Which lines in the data below contain the word "distance"? Pull each of them out.

---------- Records to process

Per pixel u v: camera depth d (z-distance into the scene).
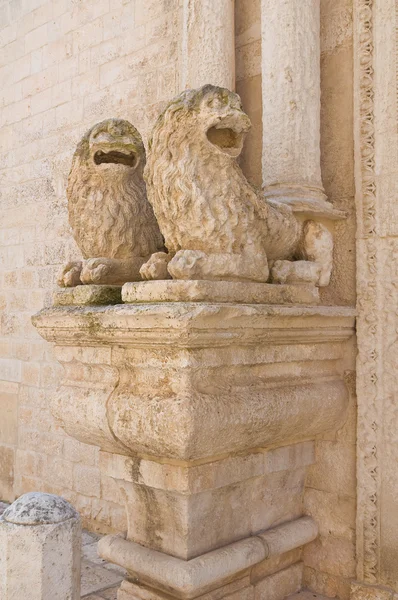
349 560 2.97
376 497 2.87
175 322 2.14
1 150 5.47
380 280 2.88
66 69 4.86
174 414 2.20
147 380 2.39
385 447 2.85
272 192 3.06
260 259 2.59
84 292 2.64
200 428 2.21
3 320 5.27
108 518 4.12
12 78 5.40
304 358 2.76
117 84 4.44
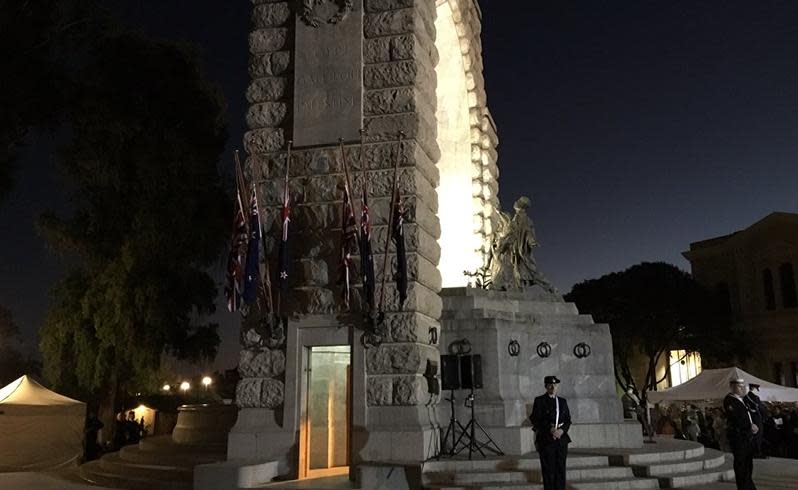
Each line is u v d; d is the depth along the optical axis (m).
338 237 16.16
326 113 16.78
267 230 16.55
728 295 58.59
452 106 26.94
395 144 16.38
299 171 16.67
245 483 13.60
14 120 20.11
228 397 24.31
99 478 16.73
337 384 17.02
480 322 17.72
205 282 32.31
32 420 22.98
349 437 15.62
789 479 16.86
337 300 15.77
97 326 30.03
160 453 18.03
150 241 30.11
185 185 30.88
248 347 16.06
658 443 19.61
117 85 29.50
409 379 15.05
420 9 17.55
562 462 12.25
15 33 20.03
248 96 17.41
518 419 17.30
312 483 14.05
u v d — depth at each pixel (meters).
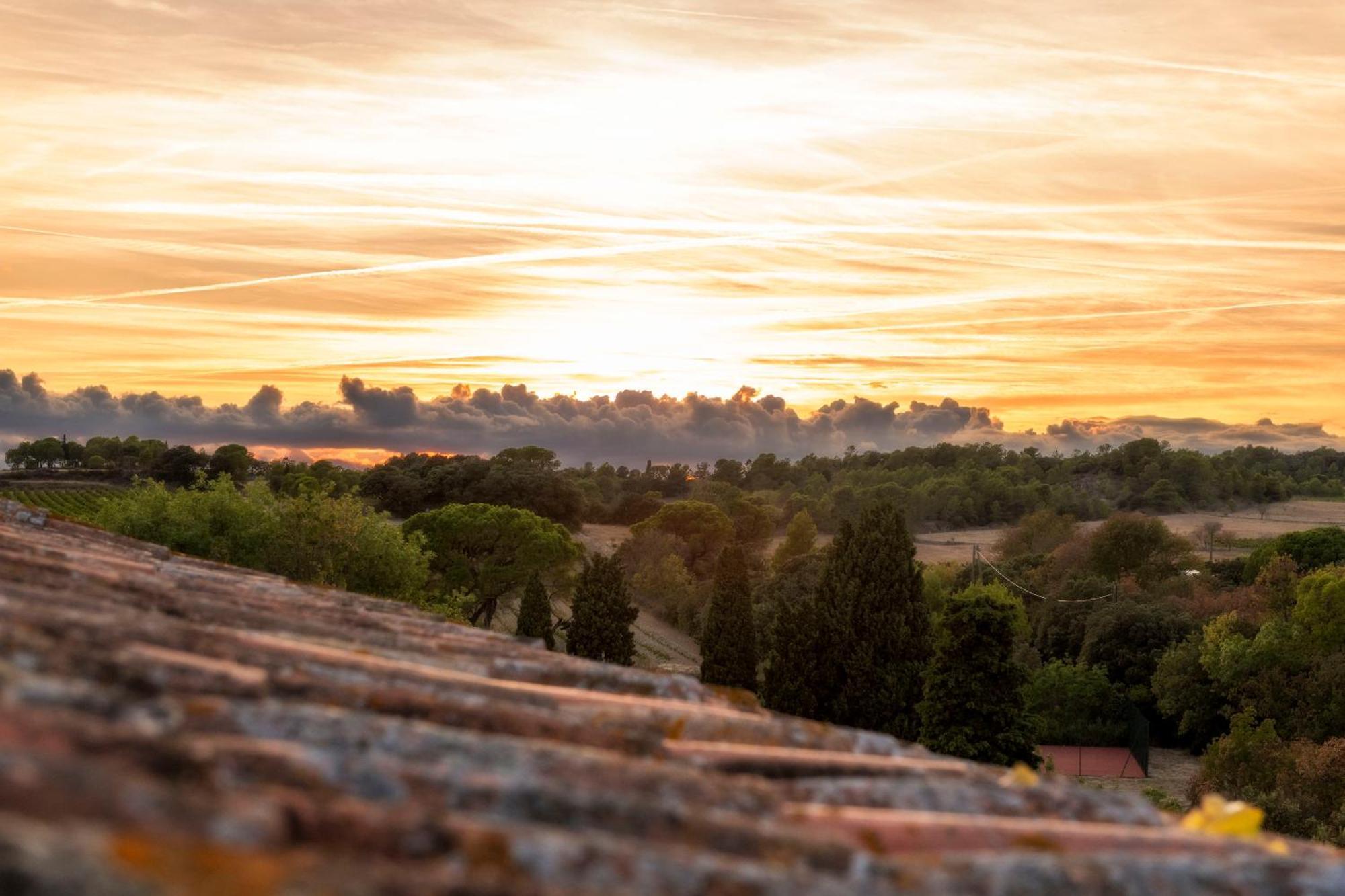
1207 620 70.50
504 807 2.23
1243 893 2.41
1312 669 58.03
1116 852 2.86
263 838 1.62
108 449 182.00
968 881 2.29
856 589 46.75
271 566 44.47
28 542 6.87
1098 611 76.19
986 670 37.22
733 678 51.97
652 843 2.21
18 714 1.87
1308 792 41.62
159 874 1.34
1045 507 181.38
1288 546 89.44
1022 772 3.65
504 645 5.77
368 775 2.16
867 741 4.27
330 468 139.25
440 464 140.12
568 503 131.38
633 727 3.97
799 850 2.29
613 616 53.50
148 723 2.27
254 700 2.79
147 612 4.67
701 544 113.19
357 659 4.09
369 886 1.50
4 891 1.22
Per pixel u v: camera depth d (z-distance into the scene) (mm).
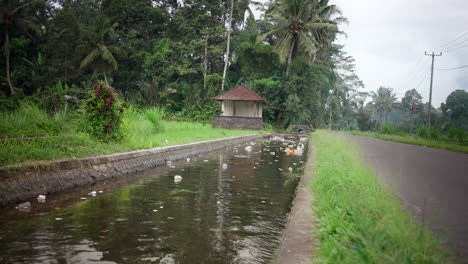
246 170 7875
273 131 33500
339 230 2693
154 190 5398
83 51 36969
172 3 50438
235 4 42531
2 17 34250
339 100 68375
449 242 2713
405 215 2875
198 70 40875
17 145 5676
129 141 8938
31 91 37469
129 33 44406
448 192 5125
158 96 35000
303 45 36812
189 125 22859
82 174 5801
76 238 3107
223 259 2711
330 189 4500
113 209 4180
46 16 47312
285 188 5797
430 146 18812
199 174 7137
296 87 37000
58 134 7566
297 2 36219
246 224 3715
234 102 33375
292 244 2730
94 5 49469
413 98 84750
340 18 41562
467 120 71188
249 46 41906
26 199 4531
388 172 7066
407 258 1933
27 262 2543
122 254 2752
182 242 3084
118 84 42062
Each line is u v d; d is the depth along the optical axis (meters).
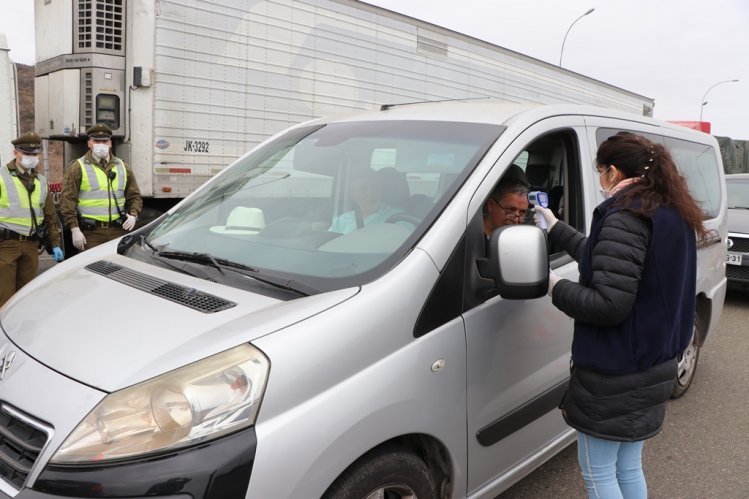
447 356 2.18
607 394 2.14
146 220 7.52
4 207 5.05
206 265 2.40
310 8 8.52
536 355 2.65
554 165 3.03
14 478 1.73
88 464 1.65
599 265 2.06
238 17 7.76
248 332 1.85
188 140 7.49
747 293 8.74
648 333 2.09
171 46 7.23
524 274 2.12
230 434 1.70
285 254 2.37
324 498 1.88
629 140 2.19
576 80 14.48
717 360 5.61
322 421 1.81
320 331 1.89
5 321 2.30
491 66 11.78
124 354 1.84
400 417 2.02
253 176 3.04
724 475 3.54
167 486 1.62
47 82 7.42
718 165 4.65
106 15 6.94
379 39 9.52
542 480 3.38
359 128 3.02
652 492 3.35
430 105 3.18
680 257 2.08
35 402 1.79
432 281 2.16
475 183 2.39
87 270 2.57
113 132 7.05
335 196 2.69
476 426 2.37
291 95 8.43
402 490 2.12
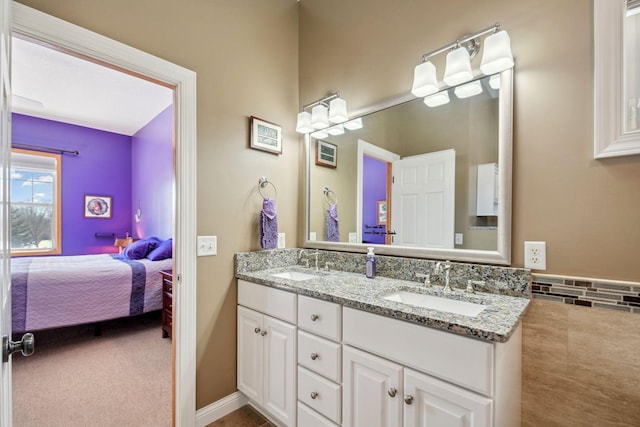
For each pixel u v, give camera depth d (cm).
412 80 170
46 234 459
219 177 179
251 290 175
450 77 143
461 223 149
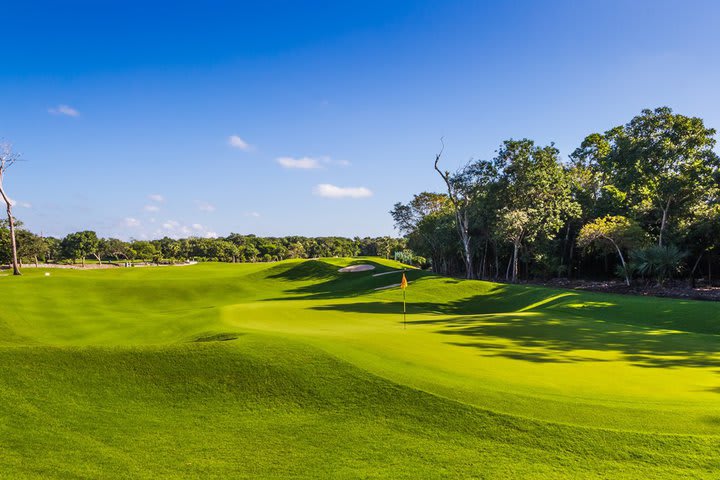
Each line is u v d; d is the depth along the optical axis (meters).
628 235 44.12
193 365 10.09
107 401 8.80
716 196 45.78
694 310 23.86
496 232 52.19
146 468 6.60
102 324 24.44
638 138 56.34
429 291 38.62
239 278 60.09
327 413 8.33
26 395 8.76
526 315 22.19
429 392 8.66
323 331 15.57
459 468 6.41
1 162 46.34
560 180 51.94
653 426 7.22
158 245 148.75
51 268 81.56
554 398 8.40
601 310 26.50
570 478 6.07
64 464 6.71
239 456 6.92
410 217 66.31
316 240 168.50
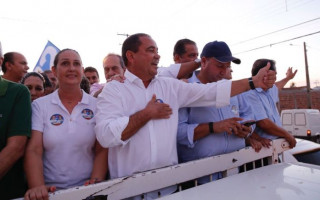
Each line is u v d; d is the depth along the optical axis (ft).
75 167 6.48
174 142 6.72
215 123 7.04
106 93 6.38
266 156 7.47
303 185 4.48
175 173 5.57
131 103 6.51
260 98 9.58
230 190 4.45
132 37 6.70
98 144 6.70
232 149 7.72
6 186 6.16
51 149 6.38
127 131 5.80
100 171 6.46
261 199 4.03
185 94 7.06
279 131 8.11
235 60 7.69
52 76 14.84
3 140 5.90
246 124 7.45
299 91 100.07
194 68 9.29
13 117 5.90
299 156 12.56
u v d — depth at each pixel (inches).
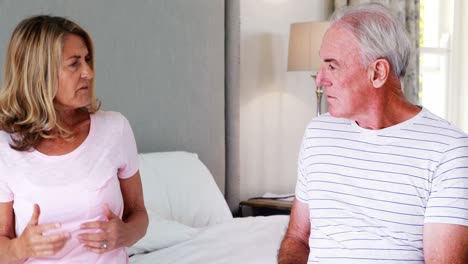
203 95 140.7
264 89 164.1
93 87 68.6
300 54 154.6
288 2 169.3
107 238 61.1
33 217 58.7
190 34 136.6
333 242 60.2
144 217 70.4
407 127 58.4
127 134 69.4
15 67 63.6
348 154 60.3
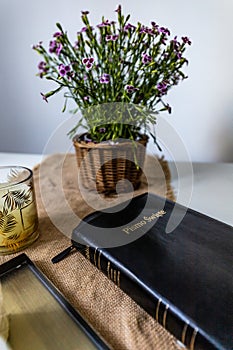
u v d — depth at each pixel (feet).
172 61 1.94
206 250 1.40
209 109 2.97
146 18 2.72
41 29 2.89
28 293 1.30
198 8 2.61
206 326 1.04
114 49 1.86
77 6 2.77
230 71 2.79
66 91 3.05
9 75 3.10
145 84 1.96
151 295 1.17
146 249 1.40
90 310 1.25
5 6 2.81
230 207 2.02
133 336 1.13
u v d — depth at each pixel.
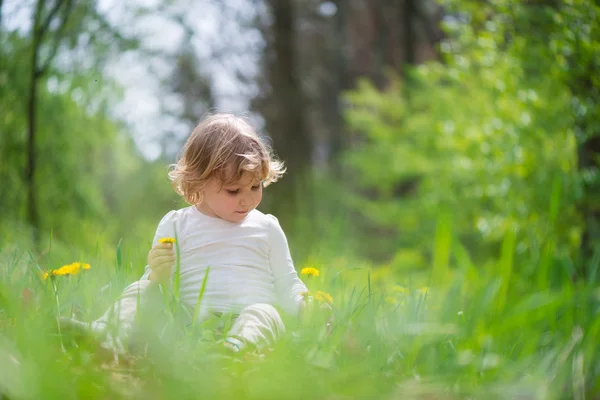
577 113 5.52
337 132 19.23
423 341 2.06
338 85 19.05
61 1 6.96
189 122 13.73
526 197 6.59
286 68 14.72
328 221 14.76
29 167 7.46
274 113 14.66
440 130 7.90
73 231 8.38
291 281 2.70
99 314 2.31
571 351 1.83
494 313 2.31
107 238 8.36
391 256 12.78
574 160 6.14
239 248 2.64
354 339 2.08
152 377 1.77
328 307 2.39
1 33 7.27
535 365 2.05
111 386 1.60
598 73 5.07
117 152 10.31
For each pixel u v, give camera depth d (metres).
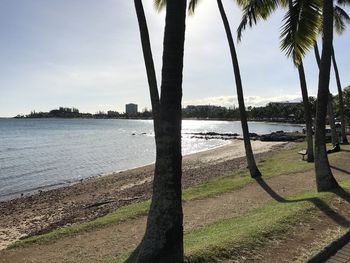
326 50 11.79
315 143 11.98
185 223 10.68
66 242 9.66
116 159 43.09
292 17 13.12
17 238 13.63
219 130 114.12
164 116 5.87
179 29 5.86
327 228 8.03
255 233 7.50
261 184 15.65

--------------------

Response to this exercise:
Per pixel u v: camera depth d (z-distance into the scene).
Per pixel u v: camera depth d (z-distance into the scene) (mm).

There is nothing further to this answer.